166. Do you have any examples of projects which
you would like to see DEFRA doing, which they are not at the moment,
which are not, if you like, described in the general terms that
you introduced remarks in, but which are specific projects; if
you could nominate three, what would they be, for example?
(Ms Robinson) One is related to testing approaches
and how they deliver; it has been said that understanding science
is a key challenge, but equally how do you deliver is a very big
one that they are working on at the moment. And one of the things
that we really would like to see is how, at regional level in
particular, they engage with a variety of stakeholders; taking
farming as an example, I mentioned earlier about integrated business
advice and information, and what would be really good is if they
started testing how to bring together all the different players
in the public, private, voluntary sectors who give advice, who
are sources of expertise and information, and to model on one
region how that could be much better integrated, tailored to meet
the needs of businesses in that region. But it is that kind of
thing. I do not know whether you are aware of the Bodmin and Bowland
experiments in upland agriculture in integrated rural development;
that is a different type of research budget that is yielding results
over a three-year period, but it is really trying to break apart
and understand much better how things work at local level, and
it is ground-treating a lot of what their delivery models are
going to have to cope with. So that is one of the areas we would
like see some very practical work on.
167. Have you done any analysis on, if you like,
MAFF versus DEFRA, in terms of levels of expenditure in areas
that you would like to see work undertaken in, comparing historically,
say, five, ten, 15 years ago with now; have you done any work
in that area?
(Mr Burton) We have not, but it sounds like a worthy
area of exploration.
168. Your resources, no doubt, are as stretched
as DEFRA's are, as far as that is concerned. You have touched
on the subject earlier in your evidence, about the sort of non-departmental
public bodies, of which there are a lot, that report to DEFRA;
what are the ones that you do not think are relevant to their
work in the future, or will the National Trust cull this?

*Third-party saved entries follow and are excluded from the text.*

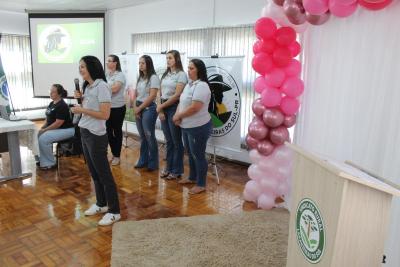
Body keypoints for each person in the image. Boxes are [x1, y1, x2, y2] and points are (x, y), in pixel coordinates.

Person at [71, 55, 121, 226]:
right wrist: (81, 99)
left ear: (92, 68)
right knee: (94, 172)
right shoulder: (89, 86)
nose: (80, 70)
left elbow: (105, 115)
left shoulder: (102, 86)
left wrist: (81, 109)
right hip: (85, 131)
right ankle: (101, 204)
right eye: (80, 66)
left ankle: (114, 211)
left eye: (83, 67)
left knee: (104, 174)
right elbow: (89, 109)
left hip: (96, 135)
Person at [173, 59, 212, 194]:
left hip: (198, 127)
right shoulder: (189, 84)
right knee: (190, 153)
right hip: (187, 126)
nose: (188, 70)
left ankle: (201, 184)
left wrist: (179, 116)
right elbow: (181, 102)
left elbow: (195, 108)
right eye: (188, 68)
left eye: (191, 68)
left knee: (198, 155)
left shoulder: (202, 86)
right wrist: (177, 115)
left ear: (199, 70)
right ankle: (192, 177)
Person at [157, 50, 187, 180]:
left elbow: (177, 95)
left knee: (176, 141)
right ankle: (168, 168)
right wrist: (161, 109)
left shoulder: (181, 75)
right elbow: (159, 92)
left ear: (177, 59)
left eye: (170, 58)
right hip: (163, 106)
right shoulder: (165, 74)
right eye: (167, 58)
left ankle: (177, 170)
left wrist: (161, 107)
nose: (167, 60)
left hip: (174, 107)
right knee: (168, 141)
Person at [37, 84, 74, 170]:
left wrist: (45, 130)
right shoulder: (52, 103)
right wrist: (43, 127)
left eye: (53, 92)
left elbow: (58, 123)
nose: (50, 93)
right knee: (36, 135)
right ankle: (41, 160)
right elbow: (48, 117)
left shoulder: (62, 105)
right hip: (55, 129)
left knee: (43, 138)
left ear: (59, 94)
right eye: (50, 91)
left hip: (66, 130)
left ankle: (49, 163)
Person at [134, 55, 160, 171]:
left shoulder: (153, 77)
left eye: (142, 63)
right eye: (139, 63)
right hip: (139, 106)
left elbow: (152, 96)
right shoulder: (140, 77)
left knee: (149, 136)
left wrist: (140, 109)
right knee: (143, 137)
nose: (140, 65)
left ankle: (153, 162)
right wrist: (135, 107)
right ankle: (143, 160)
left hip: (149, 108)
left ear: (148, 64)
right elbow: (136, 94)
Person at [105, 54, 127, 166]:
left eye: (109, 61)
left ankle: (117, 156)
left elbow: (115, 89)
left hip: (118, 108)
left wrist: (103, 90)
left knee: (116, 131)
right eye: (107, 61)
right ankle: (113, 153)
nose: (107, 63)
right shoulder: (107, 75)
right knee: (108, 132)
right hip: (108, 107)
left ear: (115, 63)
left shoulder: (120, 75)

(Mr Burton) It is always invidious to
sort of name names, and I am sure that if you went to any of these
individual organisations there would be a very good reason why
they were not the one that should be subject to change and to
review. So it is a wider point we are making, rather than fingering
individual organisations. But we do think that a fresh look at
the executive NDPBs that report to DEFRA, and considering what
DEFRA believes it to be about, would say that, if you were starting
from a clean sheet of paper, which, of course, you are not, this
is not what should be happening. Now one example of that, which
there is already progress on and which we have strongly supported
and welcomed, has been the repositioning of food from Britain,
from being how can we market the UK's products overseas to how
can we develop and deliver on the local food agenda. That is an
example of, essentially, a repositioning of the presentation of
those resources to deliver a different agenda. Now it could be
in other areas, the sort of fragmentation between apples and potatoes
and cereals and horticulture and meat and milk, and all these
separate sections, into separate councils and separate bodies,
does that feel right, given the kind of approach that DEFRA is
now trying to introduce. So we would like to see a fresh look
across the piece, rather than a piece-by-piece look at individual
agencies and bodies.
Chairman: Thank you very much indeed.